— What you are asked to do —
Skip every image and restate the data word for word.

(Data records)
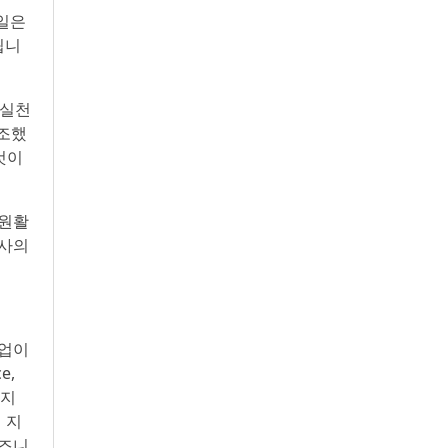
 일은
됩니
 실천
강조했
것이
 원활
회사의
기업이
e,
공지
적 지
비즈니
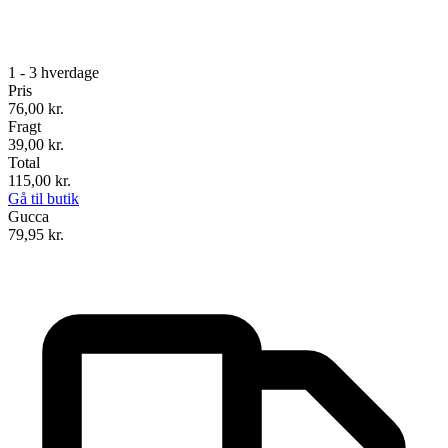
1 - 3 hverdage
Pris
76,00
kr.
Fragt
39,00 kr.
Total
115,00
kr.
Gå til butik
Gucca
79,95
kr.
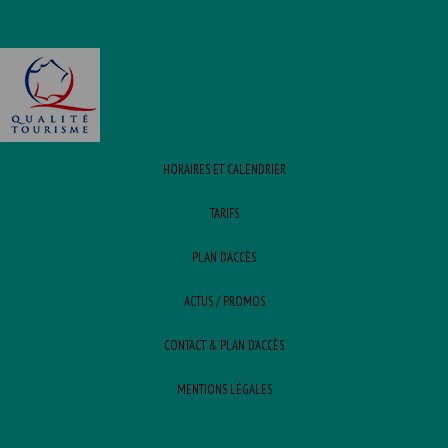
HORAIRES ET CALENDRIER
TARIFS
PLAN D’ACCÈS
ACTUS / PROMOS
CONTACT & PLAN D’ACCÈS
MENTIONS LÉGALES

— Answer —
 일은
됩니
 실천
강조했
것이
 원활
회사의
기업이
e,
공지
적 지
비즈니
1 - 3 hverdage
Pris
76,00
kr.
Fragt
39,00 kr.
Total
115,00
kr.
Gå til butik
Gucca
79,95
kr.
HORAIRES ET CALENDRIER
TARIFS
PLAN D’ACCÈS
ACTUS / PROMOS
CONTACT & PLAN D’ACCÈS
MENTIONS LÉGALES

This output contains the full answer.